### Task
Please summarize the forum thread below in two sentences.

### Given passage
----

Facebook kisses DRAM goodbye, builds memcached for flash

Yiftach Shoolman

unread,

Mar 6, 2013, 3:53:02 PM3/6/13

to redi...@googlegroups.com

Though this is not the Memcached forum, it is still interesting to see whether this shift can also affect the future of Redis:

http://gigaom.com/2013/03/05/facebook-kisses-dram-goodbye-builds-memcached-for-flash/

--

Yiftach Shoolman
+972-54-7634621

Pedro Melo

unread,

Mar 6, 2013, 4:23:54 PM3/6/13

to redi...@googlegroups.com

Hi,

On Wed, Mar 6, 2013 at 8:53 PM, Yiftach Shoolman
<yiftach....@gmail.com> wrote:
> Though this is not the Memcached forum, it is still interesting to see
> whether this shift can also affect the future of Redis:
>
> http://gigaom.com/2013/03/05/facebook-kisses-dram-goodbye-builds-memcached-for-flash/

This is one example of something that triggers "oh, cool!" from my
geek inner self, but my old beard UNIX hat still thinks that setting a
swap file to the flash drive, and let memcached swap to it, and let
the VM keep the most recently used in memory would probably get you 80
or 90% of the performance of this solution with zero coding.

----

### Records provided
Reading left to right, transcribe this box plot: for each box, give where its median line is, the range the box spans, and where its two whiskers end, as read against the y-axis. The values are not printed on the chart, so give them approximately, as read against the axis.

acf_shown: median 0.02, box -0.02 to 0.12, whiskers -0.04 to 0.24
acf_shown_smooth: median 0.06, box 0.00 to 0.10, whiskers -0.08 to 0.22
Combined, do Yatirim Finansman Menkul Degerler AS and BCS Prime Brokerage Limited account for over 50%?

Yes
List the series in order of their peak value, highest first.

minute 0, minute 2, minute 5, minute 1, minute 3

----

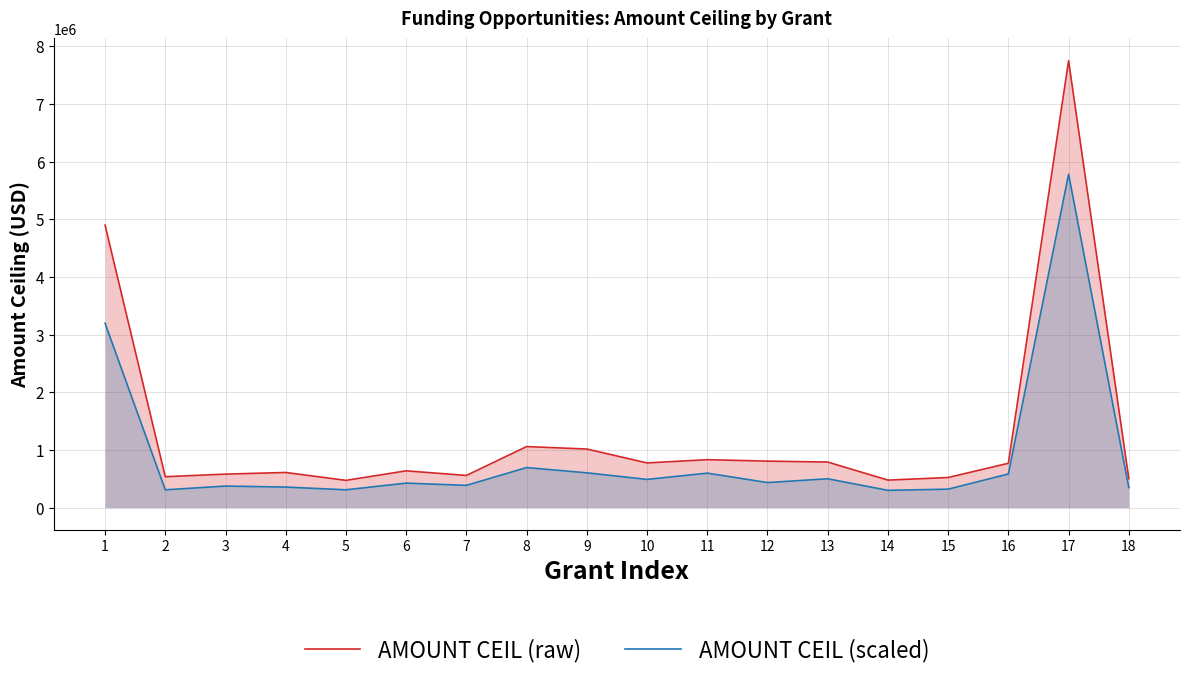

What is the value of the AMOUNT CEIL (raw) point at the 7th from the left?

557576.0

----

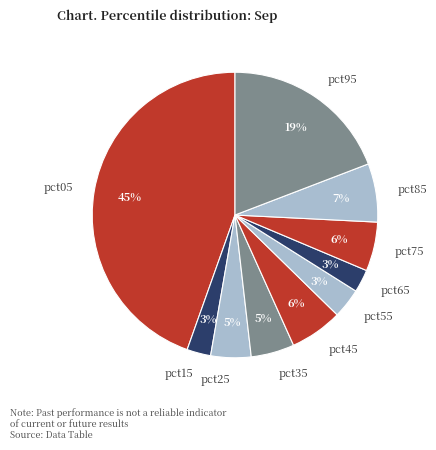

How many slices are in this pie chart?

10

----

### Solution to this task
Yiftach Shoolman shares a link to an article about Facebook building memcached for flash instead of DRAM and says it is interesting to see whether this shift could affect the future of Redis. Pedro Melo replies that the idea appeals to his geek side, but he thinks that setting a swap file on the flash drive, letting memcached swap to it, and letting the VM keep the most recently used data in memory would probably give 80 or 90% of the solution's performance with zero coding.